2
votes

I have created a data lake with AWS Lake Formation and an AWS Glue Crawler to create a catalog from DynamoDB table (size: 130 GB, ItemCount: 739,013,546). It's been 12hrs since I started the crawler run but it still shows Starting as its Status.

Is it normal for it to take this much time?

PS: The role assigned to the crawler has permission to scan the DynamoDB table I want.

EDIT:

The only log event in CloudWatch is

{
    "events": [
        {
            "timestamp": 1582560218096,
            "message": "[6a56a417-0617-4253-a6be-091cc367328b] BENCHMARK : Running Start Crawl for Crawler dynamodb-crawler",
            "ingestionTime": 1582560344705
        }
    ]
}
2

2 Answers

0
votes

It is strange that I took so much time. Are the crawler logs in cloud watch spitting anything out

0
votes

This might be a different issue, but it may just be taking a long time to scan if your table is very large.

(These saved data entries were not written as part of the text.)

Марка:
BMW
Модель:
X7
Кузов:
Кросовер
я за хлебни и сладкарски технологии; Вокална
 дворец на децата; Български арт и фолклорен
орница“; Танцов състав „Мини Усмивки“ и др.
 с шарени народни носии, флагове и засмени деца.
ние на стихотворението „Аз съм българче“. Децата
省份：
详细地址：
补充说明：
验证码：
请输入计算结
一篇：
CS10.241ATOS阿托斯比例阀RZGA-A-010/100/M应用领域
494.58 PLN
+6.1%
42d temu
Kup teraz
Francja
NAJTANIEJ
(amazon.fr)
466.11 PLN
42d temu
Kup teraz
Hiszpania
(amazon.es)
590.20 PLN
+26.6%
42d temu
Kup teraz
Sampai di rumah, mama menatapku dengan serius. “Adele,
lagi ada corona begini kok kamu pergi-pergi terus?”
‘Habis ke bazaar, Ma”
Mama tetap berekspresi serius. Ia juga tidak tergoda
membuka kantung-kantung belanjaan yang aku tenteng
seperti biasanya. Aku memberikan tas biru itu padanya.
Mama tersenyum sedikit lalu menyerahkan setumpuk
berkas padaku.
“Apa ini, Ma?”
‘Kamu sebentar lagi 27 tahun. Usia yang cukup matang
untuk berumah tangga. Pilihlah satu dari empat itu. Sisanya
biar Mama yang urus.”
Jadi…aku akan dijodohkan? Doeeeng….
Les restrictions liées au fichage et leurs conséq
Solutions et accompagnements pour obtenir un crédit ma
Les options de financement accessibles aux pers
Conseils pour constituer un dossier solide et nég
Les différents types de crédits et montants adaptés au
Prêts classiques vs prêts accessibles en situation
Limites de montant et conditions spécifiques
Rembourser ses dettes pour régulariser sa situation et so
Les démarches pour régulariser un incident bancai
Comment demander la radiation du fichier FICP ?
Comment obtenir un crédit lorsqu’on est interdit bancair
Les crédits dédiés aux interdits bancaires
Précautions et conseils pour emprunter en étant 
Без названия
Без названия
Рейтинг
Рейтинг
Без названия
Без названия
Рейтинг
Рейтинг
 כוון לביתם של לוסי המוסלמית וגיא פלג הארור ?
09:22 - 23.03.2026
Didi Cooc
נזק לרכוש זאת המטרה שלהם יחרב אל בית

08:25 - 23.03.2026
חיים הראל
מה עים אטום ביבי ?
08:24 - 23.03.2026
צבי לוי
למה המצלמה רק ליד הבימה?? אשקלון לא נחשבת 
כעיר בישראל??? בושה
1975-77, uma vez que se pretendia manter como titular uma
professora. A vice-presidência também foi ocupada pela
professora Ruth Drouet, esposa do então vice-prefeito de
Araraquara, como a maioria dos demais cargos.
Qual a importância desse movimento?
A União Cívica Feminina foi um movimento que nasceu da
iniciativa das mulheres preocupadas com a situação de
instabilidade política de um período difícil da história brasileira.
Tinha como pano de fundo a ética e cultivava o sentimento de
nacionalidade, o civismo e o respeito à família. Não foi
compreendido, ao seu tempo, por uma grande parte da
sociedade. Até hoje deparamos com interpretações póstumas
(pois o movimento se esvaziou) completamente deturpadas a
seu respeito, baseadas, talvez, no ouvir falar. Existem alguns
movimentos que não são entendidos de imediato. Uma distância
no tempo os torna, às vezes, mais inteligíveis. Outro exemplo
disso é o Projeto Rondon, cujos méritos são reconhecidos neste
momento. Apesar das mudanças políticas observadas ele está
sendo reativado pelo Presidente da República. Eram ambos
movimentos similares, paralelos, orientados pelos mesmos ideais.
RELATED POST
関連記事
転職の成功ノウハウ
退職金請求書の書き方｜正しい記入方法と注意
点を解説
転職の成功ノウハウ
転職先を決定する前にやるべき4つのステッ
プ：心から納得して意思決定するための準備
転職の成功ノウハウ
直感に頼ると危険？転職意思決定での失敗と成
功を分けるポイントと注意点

I had the same problem trying to crawl an on-premise Oracle database. I stopped it after an hour with no logs other than the starting log:

BENCHMARK : Running Start Crawl for Crawler

Then all the logs came through with timestamps ranging from when the crawl started to when I stopped it. I am not sure why they weren't showing up before, or why the crawler was still in the Starting status, but in my instance it actually was running.